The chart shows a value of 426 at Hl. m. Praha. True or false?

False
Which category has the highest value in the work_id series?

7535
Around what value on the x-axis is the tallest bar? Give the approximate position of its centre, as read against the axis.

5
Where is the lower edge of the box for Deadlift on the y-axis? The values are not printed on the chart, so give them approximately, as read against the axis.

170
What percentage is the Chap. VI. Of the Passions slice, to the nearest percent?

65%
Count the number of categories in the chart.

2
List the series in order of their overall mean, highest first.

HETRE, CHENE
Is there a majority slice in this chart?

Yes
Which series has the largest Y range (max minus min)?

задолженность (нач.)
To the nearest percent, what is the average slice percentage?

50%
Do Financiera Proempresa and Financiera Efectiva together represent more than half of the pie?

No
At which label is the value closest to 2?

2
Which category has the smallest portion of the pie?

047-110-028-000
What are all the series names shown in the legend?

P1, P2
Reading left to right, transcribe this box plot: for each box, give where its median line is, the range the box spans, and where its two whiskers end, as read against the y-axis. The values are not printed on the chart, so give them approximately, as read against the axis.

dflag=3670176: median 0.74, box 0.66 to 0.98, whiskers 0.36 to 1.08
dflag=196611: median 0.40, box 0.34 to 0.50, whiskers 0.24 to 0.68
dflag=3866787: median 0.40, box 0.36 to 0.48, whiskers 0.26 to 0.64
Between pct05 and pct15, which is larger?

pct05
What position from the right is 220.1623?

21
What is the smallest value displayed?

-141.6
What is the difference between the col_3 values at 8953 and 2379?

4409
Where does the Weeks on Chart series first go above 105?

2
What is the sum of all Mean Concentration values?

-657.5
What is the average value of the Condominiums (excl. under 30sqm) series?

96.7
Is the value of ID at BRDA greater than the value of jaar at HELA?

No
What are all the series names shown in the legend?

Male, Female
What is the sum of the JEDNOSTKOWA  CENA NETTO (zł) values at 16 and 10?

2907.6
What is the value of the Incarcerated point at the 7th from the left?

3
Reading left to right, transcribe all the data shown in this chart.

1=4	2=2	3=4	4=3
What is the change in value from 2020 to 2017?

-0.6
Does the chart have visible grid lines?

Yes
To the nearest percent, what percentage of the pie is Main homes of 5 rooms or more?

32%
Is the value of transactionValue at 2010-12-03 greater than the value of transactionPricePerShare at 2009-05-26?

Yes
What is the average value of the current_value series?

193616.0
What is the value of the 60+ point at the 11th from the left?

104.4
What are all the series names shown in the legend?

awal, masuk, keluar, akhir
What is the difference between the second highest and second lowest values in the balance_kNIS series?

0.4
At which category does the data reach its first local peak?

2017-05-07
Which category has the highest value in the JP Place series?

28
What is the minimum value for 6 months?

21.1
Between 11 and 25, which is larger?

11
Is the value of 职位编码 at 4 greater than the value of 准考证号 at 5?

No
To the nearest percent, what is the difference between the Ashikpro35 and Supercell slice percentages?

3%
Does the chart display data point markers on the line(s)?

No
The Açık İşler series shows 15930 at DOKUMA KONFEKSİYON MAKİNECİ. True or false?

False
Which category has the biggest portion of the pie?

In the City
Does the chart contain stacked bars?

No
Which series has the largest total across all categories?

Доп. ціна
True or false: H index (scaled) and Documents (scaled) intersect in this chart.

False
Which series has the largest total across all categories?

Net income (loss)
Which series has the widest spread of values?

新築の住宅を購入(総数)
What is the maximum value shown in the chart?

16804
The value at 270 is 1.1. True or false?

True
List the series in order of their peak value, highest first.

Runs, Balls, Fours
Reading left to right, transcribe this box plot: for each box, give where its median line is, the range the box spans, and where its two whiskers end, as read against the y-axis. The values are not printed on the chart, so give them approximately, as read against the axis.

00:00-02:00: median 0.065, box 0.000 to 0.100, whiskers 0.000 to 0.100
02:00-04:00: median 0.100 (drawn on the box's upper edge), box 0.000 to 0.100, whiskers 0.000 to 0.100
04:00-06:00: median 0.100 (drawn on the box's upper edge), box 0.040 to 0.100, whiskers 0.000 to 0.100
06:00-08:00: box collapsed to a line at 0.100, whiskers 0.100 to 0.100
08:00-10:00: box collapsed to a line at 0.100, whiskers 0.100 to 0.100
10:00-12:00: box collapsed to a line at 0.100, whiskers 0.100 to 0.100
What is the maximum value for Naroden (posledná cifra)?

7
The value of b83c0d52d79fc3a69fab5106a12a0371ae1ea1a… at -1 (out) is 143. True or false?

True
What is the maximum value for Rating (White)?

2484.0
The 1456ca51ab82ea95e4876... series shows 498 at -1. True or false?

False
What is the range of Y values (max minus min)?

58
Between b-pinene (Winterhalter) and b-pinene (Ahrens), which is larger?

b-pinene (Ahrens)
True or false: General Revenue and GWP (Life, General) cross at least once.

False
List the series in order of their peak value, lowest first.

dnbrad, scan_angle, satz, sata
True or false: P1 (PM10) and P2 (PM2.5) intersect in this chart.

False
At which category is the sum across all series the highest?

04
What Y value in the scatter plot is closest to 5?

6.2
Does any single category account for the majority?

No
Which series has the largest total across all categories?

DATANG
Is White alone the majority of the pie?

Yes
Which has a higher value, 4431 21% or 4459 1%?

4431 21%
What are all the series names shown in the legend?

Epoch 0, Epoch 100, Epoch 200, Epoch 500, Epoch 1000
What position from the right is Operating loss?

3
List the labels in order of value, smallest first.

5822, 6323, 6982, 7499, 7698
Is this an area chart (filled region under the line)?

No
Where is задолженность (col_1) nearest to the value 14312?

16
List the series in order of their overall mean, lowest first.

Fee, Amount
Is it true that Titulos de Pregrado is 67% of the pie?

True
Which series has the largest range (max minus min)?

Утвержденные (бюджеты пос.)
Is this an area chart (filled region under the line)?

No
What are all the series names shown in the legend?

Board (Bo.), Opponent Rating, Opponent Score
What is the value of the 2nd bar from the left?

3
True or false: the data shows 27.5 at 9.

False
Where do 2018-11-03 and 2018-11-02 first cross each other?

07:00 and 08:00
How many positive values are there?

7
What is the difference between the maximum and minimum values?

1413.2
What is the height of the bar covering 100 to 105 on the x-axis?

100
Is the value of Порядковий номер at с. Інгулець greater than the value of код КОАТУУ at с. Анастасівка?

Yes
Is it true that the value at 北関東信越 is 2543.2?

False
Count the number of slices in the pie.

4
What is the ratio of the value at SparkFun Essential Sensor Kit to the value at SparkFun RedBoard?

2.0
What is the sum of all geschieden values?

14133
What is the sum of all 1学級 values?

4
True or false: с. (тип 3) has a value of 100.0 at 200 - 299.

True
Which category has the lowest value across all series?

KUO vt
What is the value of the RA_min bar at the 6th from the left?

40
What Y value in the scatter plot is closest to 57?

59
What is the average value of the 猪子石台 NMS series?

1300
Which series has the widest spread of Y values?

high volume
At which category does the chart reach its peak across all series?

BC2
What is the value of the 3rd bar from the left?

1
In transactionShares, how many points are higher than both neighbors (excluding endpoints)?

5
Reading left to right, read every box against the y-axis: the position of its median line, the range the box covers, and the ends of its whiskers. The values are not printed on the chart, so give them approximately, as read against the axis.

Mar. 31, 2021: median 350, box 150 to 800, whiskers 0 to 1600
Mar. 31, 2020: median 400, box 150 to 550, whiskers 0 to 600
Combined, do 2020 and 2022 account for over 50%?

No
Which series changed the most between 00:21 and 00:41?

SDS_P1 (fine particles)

◇ ◇ ◇ ◇ ◇

Return every line of the data above that contains the string "intersect". Case counts.

True or false: H index (scaled) and Documents (scaled) intersect in this chart.
True or false: P1 (PM10) and P2 (PM2.5) intersect in this chart.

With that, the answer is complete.